**Data shown**
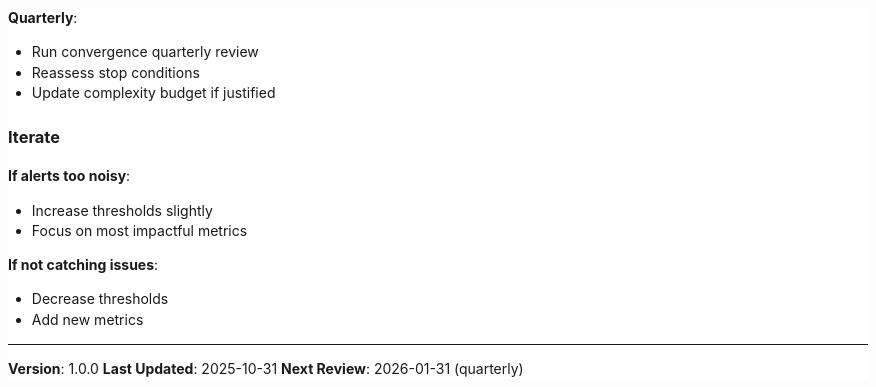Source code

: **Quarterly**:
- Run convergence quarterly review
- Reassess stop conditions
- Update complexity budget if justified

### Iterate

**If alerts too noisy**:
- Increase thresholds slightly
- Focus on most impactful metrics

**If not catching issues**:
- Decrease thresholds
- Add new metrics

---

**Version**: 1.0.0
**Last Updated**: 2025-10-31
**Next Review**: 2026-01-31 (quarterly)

* * *

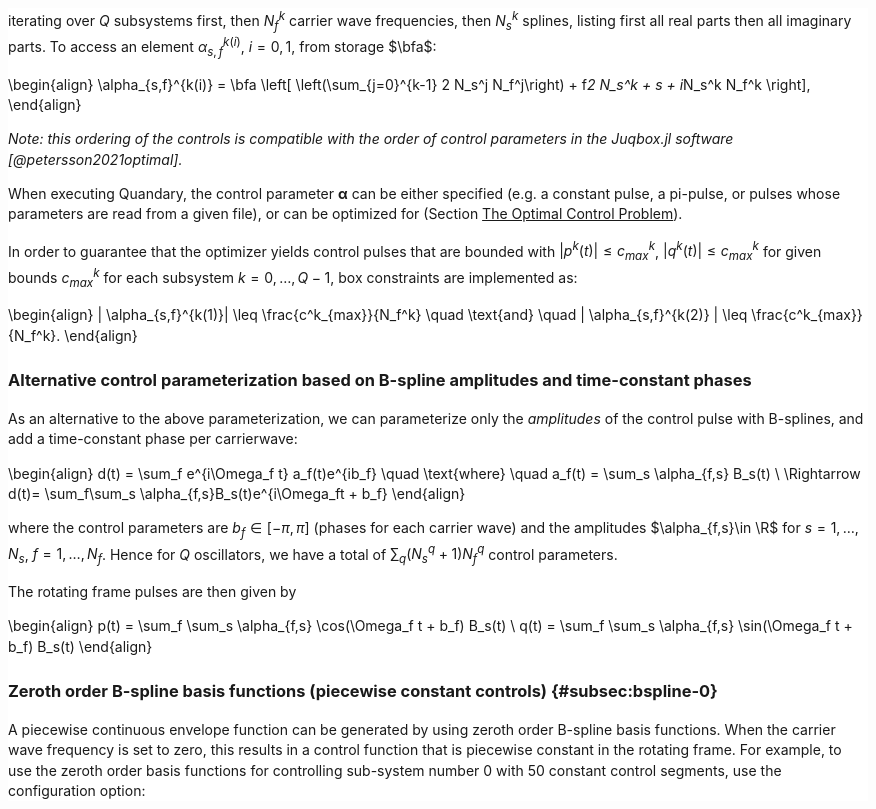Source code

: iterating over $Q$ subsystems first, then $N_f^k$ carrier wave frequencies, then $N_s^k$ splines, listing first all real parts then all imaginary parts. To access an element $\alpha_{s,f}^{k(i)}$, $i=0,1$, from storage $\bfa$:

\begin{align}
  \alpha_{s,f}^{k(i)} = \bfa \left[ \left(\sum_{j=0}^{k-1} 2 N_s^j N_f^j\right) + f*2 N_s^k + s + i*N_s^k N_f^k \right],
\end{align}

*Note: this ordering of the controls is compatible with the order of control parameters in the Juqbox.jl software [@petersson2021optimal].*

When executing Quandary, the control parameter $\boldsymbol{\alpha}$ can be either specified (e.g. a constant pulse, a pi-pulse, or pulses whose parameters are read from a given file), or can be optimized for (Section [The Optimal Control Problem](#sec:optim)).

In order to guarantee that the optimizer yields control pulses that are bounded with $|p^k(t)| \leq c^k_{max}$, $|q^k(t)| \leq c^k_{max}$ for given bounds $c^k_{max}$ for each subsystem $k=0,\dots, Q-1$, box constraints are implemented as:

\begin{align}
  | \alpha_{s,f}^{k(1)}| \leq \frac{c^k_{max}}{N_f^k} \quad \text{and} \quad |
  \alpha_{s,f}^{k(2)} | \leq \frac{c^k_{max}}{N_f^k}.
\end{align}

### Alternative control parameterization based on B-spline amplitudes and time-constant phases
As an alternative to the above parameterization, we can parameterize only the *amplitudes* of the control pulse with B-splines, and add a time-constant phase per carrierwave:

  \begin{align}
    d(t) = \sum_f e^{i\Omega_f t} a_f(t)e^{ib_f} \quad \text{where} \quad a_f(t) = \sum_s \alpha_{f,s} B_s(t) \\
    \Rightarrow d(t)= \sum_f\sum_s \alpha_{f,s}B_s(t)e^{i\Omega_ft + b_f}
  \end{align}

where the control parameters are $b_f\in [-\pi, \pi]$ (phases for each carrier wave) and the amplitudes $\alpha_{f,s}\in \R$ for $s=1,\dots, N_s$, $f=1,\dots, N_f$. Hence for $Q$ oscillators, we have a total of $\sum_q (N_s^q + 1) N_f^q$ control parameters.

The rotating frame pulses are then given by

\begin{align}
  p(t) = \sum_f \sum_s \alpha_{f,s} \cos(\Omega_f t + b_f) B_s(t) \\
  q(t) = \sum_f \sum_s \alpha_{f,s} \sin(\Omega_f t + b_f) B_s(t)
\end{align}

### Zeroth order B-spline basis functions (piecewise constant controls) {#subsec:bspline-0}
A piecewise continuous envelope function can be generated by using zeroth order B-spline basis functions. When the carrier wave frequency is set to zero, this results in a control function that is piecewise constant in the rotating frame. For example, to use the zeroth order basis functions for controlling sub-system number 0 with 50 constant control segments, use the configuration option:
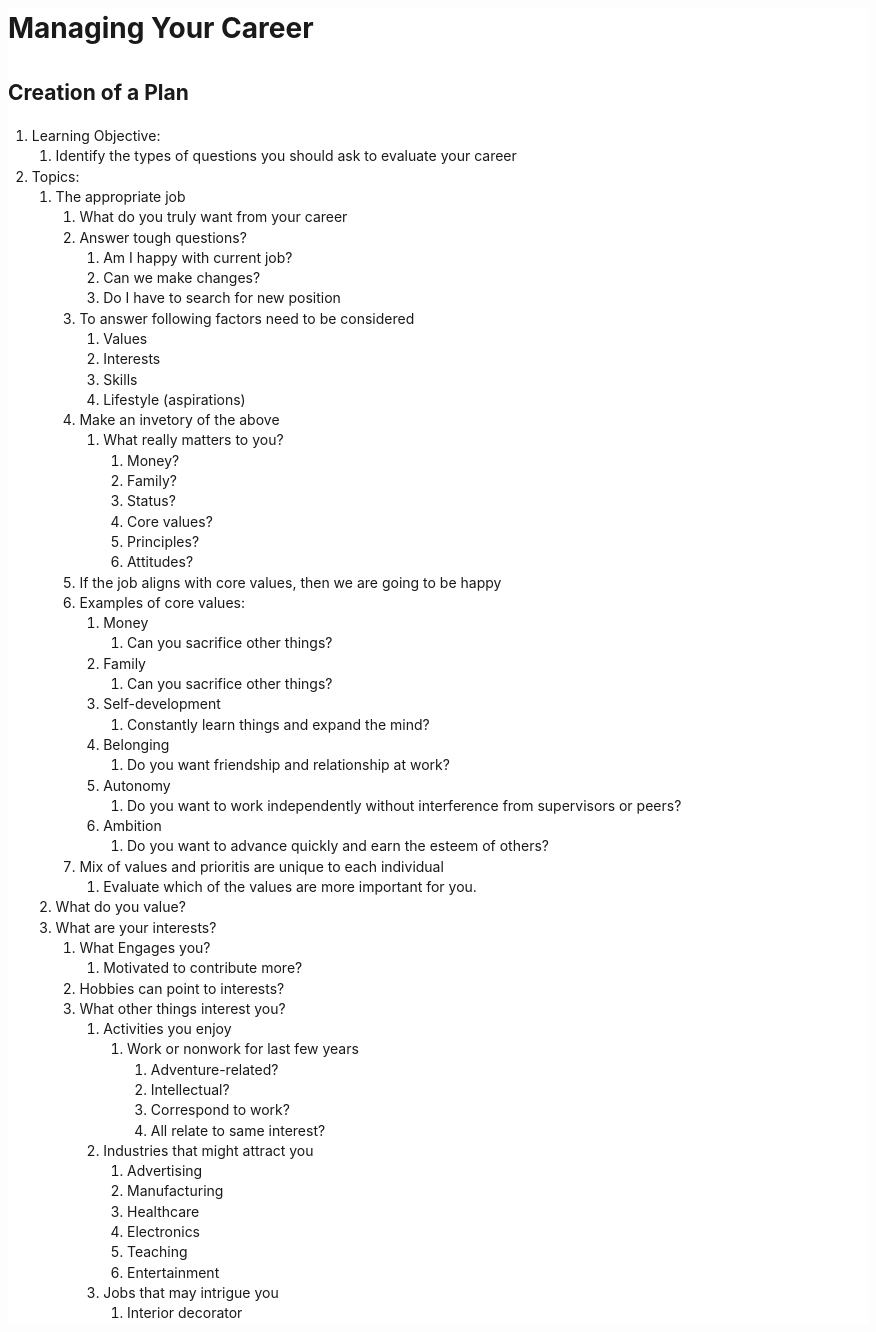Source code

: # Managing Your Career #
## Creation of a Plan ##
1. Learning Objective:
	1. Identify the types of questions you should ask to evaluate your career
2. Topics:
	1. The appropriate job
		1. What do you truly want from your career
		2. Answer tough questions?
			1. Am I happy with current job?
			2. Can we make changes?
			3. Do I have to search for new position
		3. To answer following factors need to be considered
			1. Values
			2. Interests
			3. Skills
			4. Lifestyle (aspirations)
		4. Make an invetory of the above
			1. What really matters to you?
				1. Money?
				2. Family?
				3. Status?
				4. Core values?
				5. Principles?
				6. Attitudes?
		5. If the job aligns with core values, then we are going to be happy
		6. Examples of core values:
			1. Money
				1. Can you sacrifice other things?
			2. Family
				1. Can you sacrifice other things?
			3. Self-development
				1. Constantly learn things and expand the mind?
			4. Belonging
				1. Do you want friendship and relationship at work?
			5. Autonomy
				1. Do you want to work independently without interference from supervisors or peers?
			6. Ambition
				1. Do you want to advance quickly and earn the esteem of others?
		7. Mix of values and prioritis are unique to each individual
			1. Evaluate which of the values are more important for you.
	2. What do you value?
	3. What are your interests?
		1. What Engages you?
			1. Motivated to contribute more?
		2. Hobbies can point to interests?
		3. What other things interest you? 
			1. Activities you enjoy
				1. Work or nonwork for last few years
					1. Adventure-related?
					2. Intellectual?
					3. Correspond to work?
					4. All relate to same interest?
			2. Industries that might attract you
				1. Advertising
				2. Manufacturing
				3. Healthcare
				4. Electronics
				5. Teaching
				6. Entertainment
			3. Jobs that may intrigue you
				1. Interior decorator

---

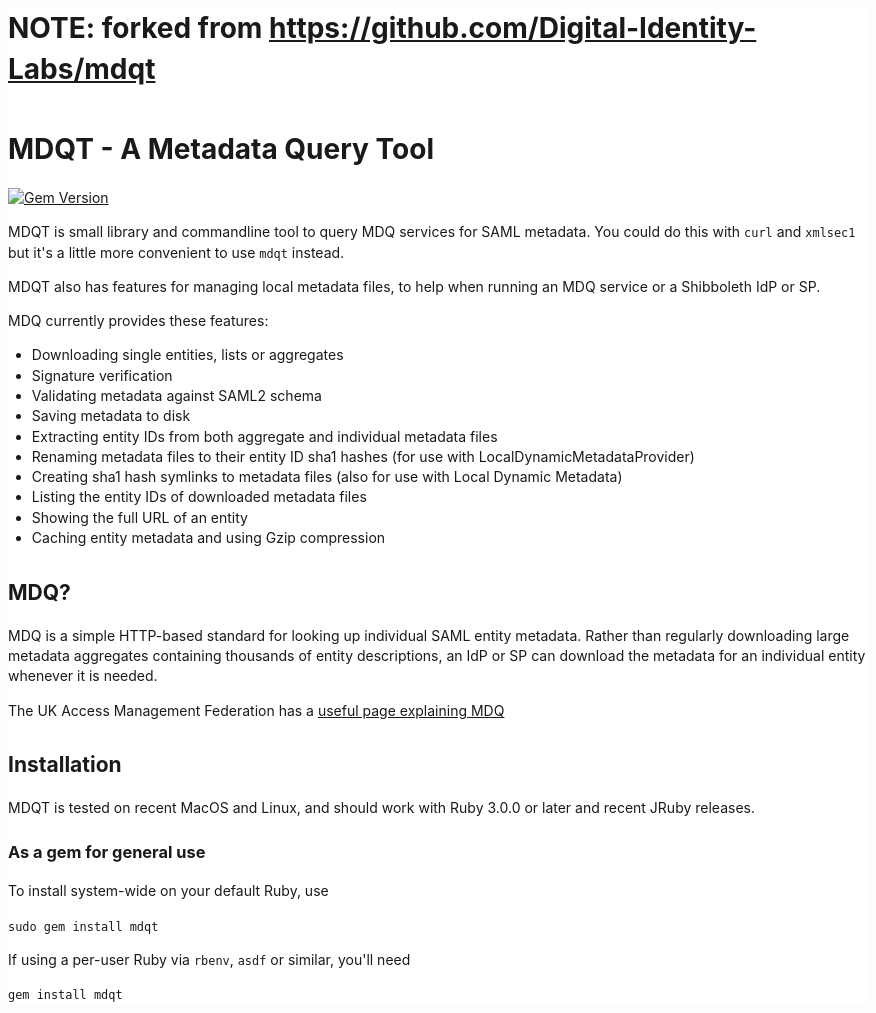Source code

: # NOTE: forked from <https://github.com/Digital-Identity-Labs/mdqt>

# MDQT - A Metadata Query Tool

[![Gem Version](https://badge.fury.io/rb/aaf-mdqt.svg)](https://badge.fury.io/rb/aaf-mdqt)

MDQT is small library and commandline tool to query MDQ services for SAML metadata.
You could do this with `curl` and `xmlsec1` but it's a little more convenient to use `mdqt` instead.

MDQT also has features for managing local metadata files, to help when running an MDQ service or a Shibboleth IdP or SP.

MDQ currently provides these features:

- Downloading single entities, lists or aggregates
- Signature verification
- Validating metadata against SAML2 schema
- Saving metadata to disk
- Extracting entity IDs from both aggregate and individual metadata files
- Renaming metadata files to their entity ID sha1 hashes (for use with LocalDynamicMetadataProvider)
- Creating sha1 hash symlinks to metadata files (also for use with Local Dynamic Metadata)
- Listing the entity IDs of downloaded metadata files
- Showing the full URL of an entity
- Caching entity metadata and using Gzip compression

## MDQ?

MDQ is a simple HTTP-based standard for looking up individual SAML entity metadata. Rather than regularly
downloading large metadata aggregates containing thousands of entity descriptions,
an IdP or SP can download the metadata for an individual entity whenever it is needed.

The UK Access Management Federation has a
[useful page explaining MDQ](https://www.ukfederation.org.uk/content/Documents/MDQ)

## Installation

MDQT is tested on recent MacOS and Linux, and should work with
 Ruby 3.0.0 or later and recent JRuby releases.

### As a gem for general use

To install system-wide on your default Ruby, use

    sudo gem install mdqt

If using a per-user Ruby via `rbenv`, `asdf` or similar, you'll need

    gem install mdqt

**Exercise goal**
Only the lines above from the one with "2. Industries that might attract you" up to and including the one with "1. Interior decorator" should be repeated, exactly as written.

**Result for this task**
			2. Industries that might attract you
				1. Advertising
				2. Manufacturing
				3. Healthcare
				4. Electronics
				5. Teaching
				6. Entertainment
			3. Jobs that may intrigue you
				1. Interior decorator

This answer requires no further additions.